2010 Winter Issue
Reviewed by Shannon Hicok
“Brian Boyle is an Ironman.
For most, that would be life’s greatest achievement; but for Brian, life itself is the achievement – becoming an Ironman is simply the icing on the cake. “Iron Heart” chronicles Brian’s journey from a clinically-dead car accident victim to a full-fledged Kona Ironman. It is the ultimate story of perseverance, strength, family unity, and triumph.
The book begins as Brian’s eyes open in the hospital after a horrific car accident. Written in the first person, it allows you to feel the confusion and frustration Brian felt as he slowly realized what had happened to him, and why he could not speak, move, or communicate in any way. Nearly every part of Brian’s athletic body had been severely damaged when a dump truck collided with the driver’s side of his Camaro. As he would find out later, his athleticism is probably the only reason he was able to live through the excruciating physical ordeal of his recovery.
“Iron Heart: The Story of How I Came Back From the Dead” is one of those books that you just can’t put down. I found myself wondering what could possibly happen next as I read about each obstacle Brian faced in his recovery. From his first few blinks and the nightmare of being weaned off the life-saving but highly addictive pain medications to learning to walk and talk again. Brian even articulates the torture of constant boredom as his slow and painful physical and emotional recovery progressed. His determination is incredibly inspirational as he goes from a self-proclaimed “skeleton boy” back to a slightly obsessive, muscular athlete.
The second half of the book, which focuses on Brian’s newfound “hobby” of triathlon, illustrates just how far strength of spirit can take you. After contacting Peter Henning of Ironman on a whim in July of 2007, Brian learned that his story was worthy of Ironman Kona television coverage – if he could prove himself able by completing a 70.3 race first. For someone who had literally “come back from the dead,” how hard could a day of competition be? So, despite never having done a triathlon, Brian the bodybuilder began training for his first – the Steelhead 70.3 in Michigan. The truly amazing and slightly ridiculous part of the story is – the race was in two weeks! Of course there was no doubt about the outcome – Brian completed his 70.3 race and made it to the “big race” in Hawaii. The book features humorous moments during his three months of Ironman training, like the fellow 70.3 swim competitor who told Brian, “With all those muscles, you might sink to the bottom.” Through everything, Brian’s determination was unwavering – and of course, this part of his journey ended on Ali’I drive under the Ironman banner.

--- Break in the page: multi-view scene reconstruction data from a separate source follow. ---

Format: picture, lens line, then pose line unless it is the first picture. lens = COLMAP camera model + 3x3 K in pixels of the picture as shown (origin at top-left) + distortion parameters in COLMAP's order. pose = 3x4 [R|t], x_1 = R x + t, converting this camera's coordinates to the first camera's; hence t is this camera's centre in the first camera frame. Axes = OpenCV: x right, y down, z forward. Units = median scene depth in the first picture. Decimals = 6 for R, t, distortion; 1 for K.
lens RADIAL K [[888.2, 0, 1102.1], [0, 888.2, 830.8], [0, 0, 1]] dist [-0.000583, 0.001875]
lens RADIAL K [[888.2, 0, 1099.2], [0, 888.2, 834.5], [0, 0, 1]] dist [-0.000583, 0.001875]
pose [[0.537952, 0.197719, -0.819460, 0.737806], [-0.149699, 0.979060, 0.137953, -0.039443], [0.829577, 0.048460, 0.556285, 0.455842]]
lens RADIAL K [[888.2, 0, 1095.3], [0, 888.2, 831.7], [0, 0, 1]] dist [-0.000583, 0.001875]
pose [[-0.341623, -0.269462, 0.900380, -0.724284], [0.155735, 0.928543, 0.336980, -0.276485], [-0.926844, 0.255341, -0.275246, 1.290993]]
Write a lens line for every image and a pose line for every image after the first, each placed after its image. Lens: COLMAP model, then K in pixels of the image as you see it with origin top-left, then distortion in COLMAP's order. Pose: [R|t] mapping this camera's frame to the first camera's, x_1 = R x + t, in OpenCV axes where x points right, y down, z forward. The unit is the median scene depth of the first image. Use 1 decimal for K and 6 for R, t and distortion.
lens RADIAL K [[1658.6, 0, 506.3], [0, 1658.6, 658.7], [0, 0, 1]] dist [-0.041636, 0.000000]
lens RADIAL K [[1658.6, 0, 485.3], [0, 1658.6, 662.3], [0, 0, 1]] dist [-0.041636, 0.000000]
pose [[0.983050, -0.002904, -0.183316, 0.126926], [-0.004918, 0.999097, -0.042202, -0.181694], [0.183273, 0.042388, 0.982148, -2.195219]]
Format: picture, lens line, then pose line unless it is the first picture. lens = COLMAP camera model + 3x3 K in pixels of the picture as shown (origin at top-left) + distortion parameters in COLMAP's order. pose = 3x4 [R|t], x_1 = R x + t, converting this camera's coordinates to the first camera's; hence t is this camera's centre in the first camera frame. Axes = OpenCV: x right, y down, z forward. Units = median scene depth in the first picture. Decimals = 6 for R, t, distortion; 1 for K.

Throughout this story, Brian gives credit where it is due. He acknowledges everyone and everything that helped him remain focused on life and health. Music, letters, emails, visits from friends and family, dedicated health care workers, and above all the love and commitment of his parents, Garth and JoAnne, helped to pull Brian back into the world of the living.
Iron Heart reminds us that life is a truly precious gift, and it is what you make of it; that strength of spirit can overcome just about anything; and that, as Brian says, “Any day when you’re not in a coma is a great day!”